Le prétendu bluff porte ses fruits
Dans une certaine mesure, les «lignes rouges» ont effectivement influencé l'Occident. L'expert suisse de la Russie, Ulrich Schmid, explique à Blick: «Depuis 2022, nous pouvons observer en Ukraine un jeu d'annonces russes et de concessions occidentales.» Par exemple, au début de la guerre, l'Allemagne hésitait même à envoyer des casques de protection à l'Ukraine.
Aujourd'hui, l'Ukraine reçoit des avions de combat occidentaux. Et ce n'est pas tout: le président ukrainien Volodymyr Zelensky a demandé cette semaine l'autorisation d'utiliser ces armes et avions pour attaquer la Russie. Sergueï Lavrov, le ministre russe des Affaires étrangères, a rapidement mis en garde les États-Unis mardi contre une acceptation et a même évoqué une nouvelle fois la doctrine nucléaire russe. Celle-ci autorise l'utilisation d'armes nucléaires «si l'existence même de l'État russe est menacée».

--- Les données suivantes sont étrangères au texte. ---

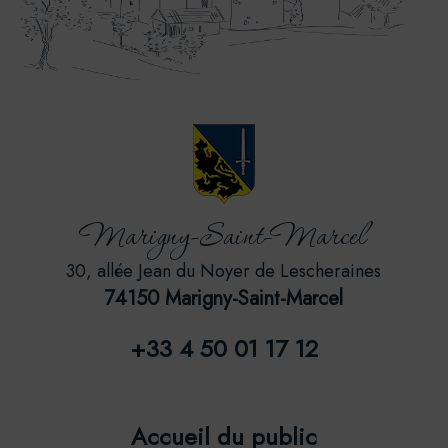
Marigny-Saint-Marcel
30, allée Jean du Noyer de Lescheraines
74150 Marigny-Saint-Marcel
+33 4 50 01 17 12
Accueil du public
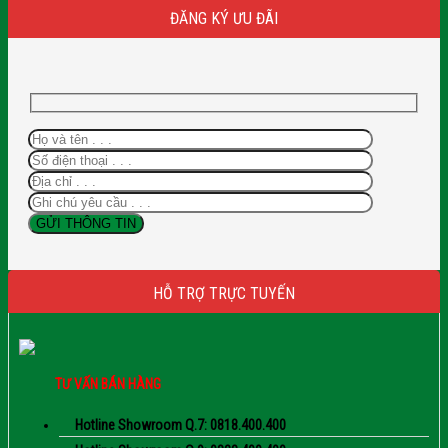
ĐĂNG KÝ ƯU ĐÃI
HỖ TRỢ TRỰC TUYẾN
TƯ VẤN BÁN HÀNG
Hotline Showroom Q.7: 0818.400.400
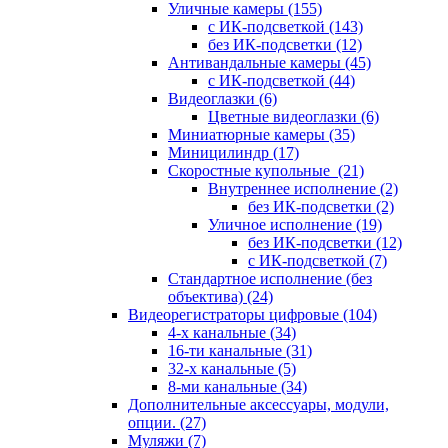
Уличные камеры
(155)
с ИК-подсветкой
(143)
без ИК-подсветки
(12)
Антивандальные камеры
(45)
с ИК-подсветкой
(44)
Видеоглазки
(6)
Цветные видеоглазки
(6)
Миниатюрные камеры
(35)
Миницилиндр
(17)
Скоростные купольные
(21)
Внутреннее исполнение
(2)
без ИК-подсветки
(2)
Уличное исполнение
(19)
без ИК-подсветки
(12)
с ИК-подсветкой
(7)
Стандартное исполнение (без
объектива)
(24)
Видеорегистраторы цифровые
(104)
4-х канальные
(34)
16-ти канальные
(31)
32-х канальные
(5)
8-ми канальные
(34)
Дополнительные аксессуары, модули,
опции.
(27)
Муляжи
(7)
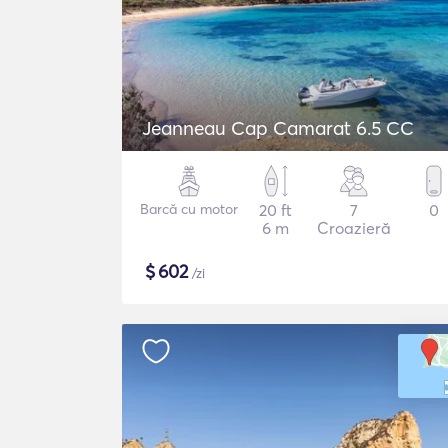
Jeanneau Cap Camarat 6.5 CC
Barcă cu motor
20 ft
7
0
6 m
Croazieră
$
602
/zi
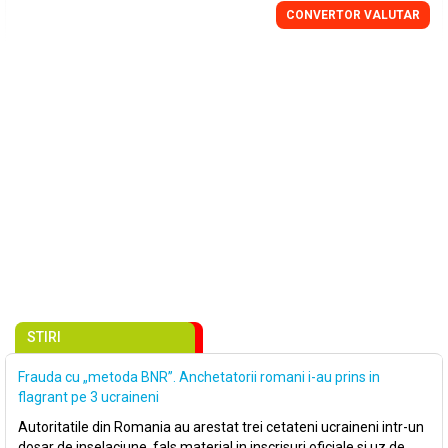
CONVERTOR VALUTAR
STIRI
Frauda cu „metoda BNR”. Anchetatorii romani i-au prins in
flagrant pe 3 ucraineni
Autoritatile din Romania au arestat trei cetateni ucraineni intr-un
dosar de inselaciune, fals material in inscrisuri oficiale si uz de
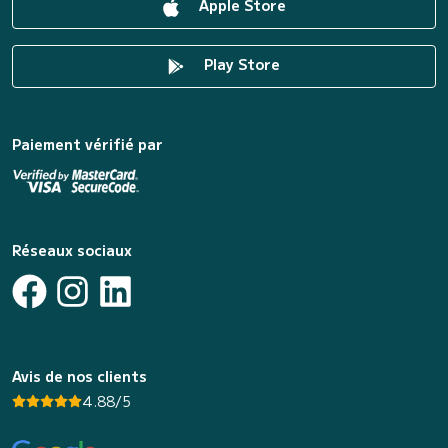
Apple Store
Play Store
Paiement vérifié par
Réseaux sociaux
Avis de nos clients
4.88/5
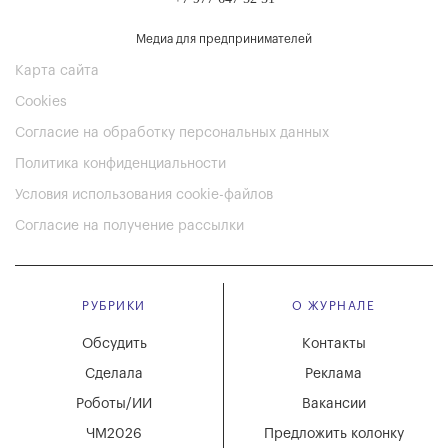
Медиа для предпринимателей
Карта сайта
Cookies
Согласие на обработку персональных данных
Политика конфиденциальности
Условия использования cookie-файлов
Согласие на получение рассылки
РУБРИКИ
О ЖУРНАЛЕ
Обсудить
Контакты
Сделала
Реклама
Роботы/ИИ
Вакансии
ЧМ2026
Предложить колонку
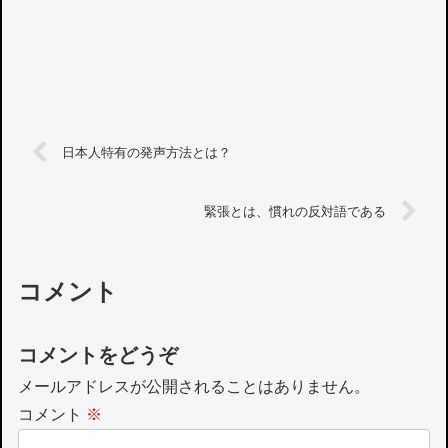
日本人特有の発声方法とは？
緊張とは、慣れの反対語である
コメント
コメントをどうぞ
メールアドレスが公開されることはありません。
コメント
※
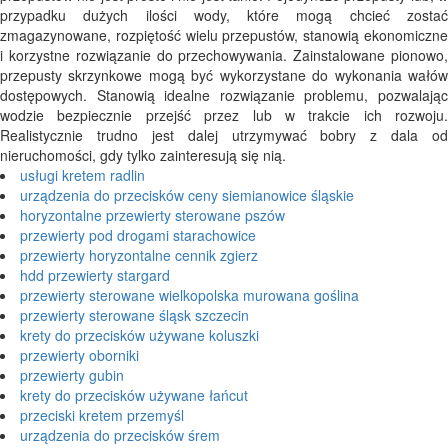
przypadku dużych ilości wody, które mogą chcieć zostać
zmagazynowane, rozpiętość wielu przepustów, stanowią ekonomiczne
i korzystne rozwiązanie do przechowywania. Zainstalowane pionowo,
przepusty skrzynkowe mogą być wykorzystane do wykonania wałów
dostępowych. Stanowią idealne rozwiązanie problemu, pozwalając
wodzie bezpiecznie przejść przez lub w trakcie ich rozwoju.
Realistycznie trudno jest dalej utrzymywać bobry z dala od
nieruchomości, gdy tylko zainteresują się nią.
usługi kretem radlin
urządzenia do przecisków ceny siemianowice śląskie
horyzontalne przewierty sterowane pszów
przewierty pod drogami starachowice
przewierty horyzontalne cennik zgierz
hdd przewierty stargard
przewierty sterowane wielkopolska murowana goślina
przewierty sterowane śląsk szczecin
krety do przecisków używane koluszki
przewierty oborniki
przewierty gubin
krety do przecisków używane łańcut
przeciski kretem przemyśl
urządzenia do przecisków śrem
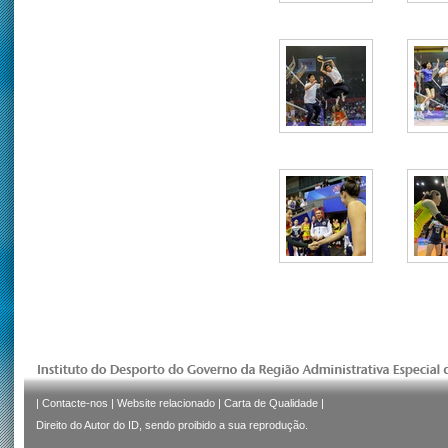
|
Contacte-nos
|
Website relacionado
|
Carta de Qualidade
|
Direito do Autor do ID, sendo proibido a sua reprodução.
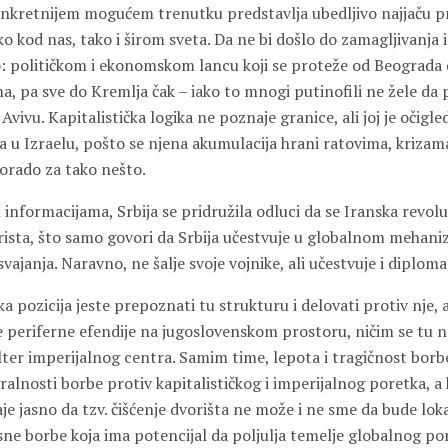
kretnijem mogućem trenutku predstavlja ubedljivo najjaču p
ko kod nas, tako i širom sveta. Da ne bi došlo do zamagljivanja i 
 političkom i ekonomskom lancu koji se proteže od Beograda 
, pa sve do Kremlja čak – iako to mnogi putinofili ne žele da 
 Avivu. Kapitalistička logika ne poznaje granice, ali joj je očigl
ka u Izraelu, pošto se njena akumulacija hrani ratovima, krizam
dorado za tako nešto.
informacijama, Srbija se pridružila odluci da se Iranska revol
rorista, što samo govori da Srbija učestvuje u globalnom mehan
svajanja. Naravno, ne šalje svoje vojnike, ali učestvuje i diplomats
ka pozicija jeste prepoznati tu strukturu i delovati protiv nje, 
 periferne efendije na jugoslovenskom prostoru, ničim se tu ne
lter imperijalnog centra. Samim time, lepota i tragičnost borb
gralnosti borbe protiv kapitalističkog i imperijalnog poretka, a 
e jasno da tzv. čišćenje dvorišta ne može i ne sme da bude loka
asne borbe koja ima potencijal da poljulja temelje globalnog po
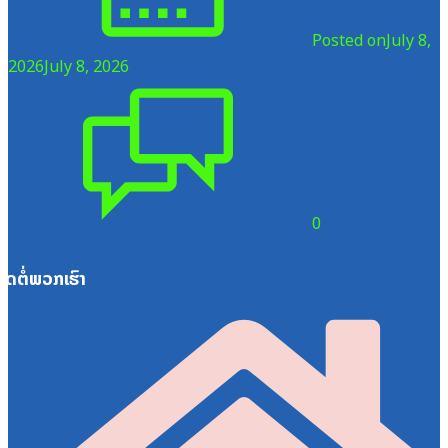
Posted on
July 8,
2026
July 8, 2026
0
ຕິດຕໍ່ພວກເຮົາ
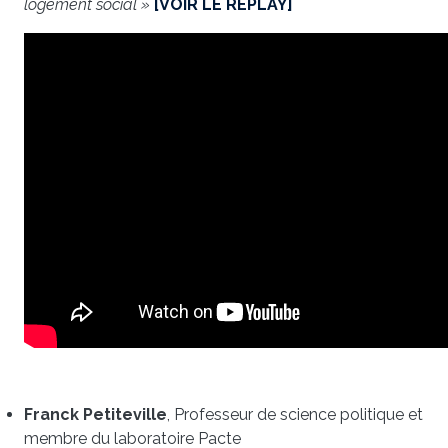
logement social »
[VOIR LE REPLAY]
Franck Petiteville
, Professeur de science politique et
membre du laboratoire Pacte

Poutine n'a pas la possibilité de recourir à l'escalade
Pour l'instant, les alliés occidentaux hésitent encore à autoriser l'utilisation de ces avions de combat contre la Russie, mais l'histoire récente montre que cette ligne rouge pourrait également être franchie un jour. Les menaces nucléaires russes semblent avoir perdu de leur efficacité, ce que l'Ukraine démontre en agissant dans la région de Koursk.
Gerhard Mangott conclut: «Je ne crois pas que la Russie s'engagera dans une escalade si cette libération d'armes est effectuée par l'Occident.» La raison à cela est surprenante: «Poutine n'avait tout simplement pas prévu que l'Occident serait si déterminé à soutenir l'Ukraine», explique-t-il. Le bluff de Poutine est donc définitivement éventé car il n'avait jamais imaginé une telle réponse. Malgré tout, Gerhard Mangott met en garde: «Ce serait une erreur fatale de l'Occident de croire qu'il n'y a pas de lignes rouges du tout.»
L'expert Ulrich Schmid soupçonne par ailleurs que les priorités de Poutine ne sont pas du tout de se venger de l'Ukraine, mais plutôt: «Il semble tout faire pour signaler à sa propre population qu'il s'agit là d'un non-événement.» Pour sauver la face devant sa population, Poutine risque donc de la perdre devant l'Ukraine et l'Occident. Mangott ajoute: «Les nouvelles menaces en cas de prétendues nouvelles lignes rouges ne sont plus prises aussi sérieusement. Cela affaiblit la crédibilité de la Russie».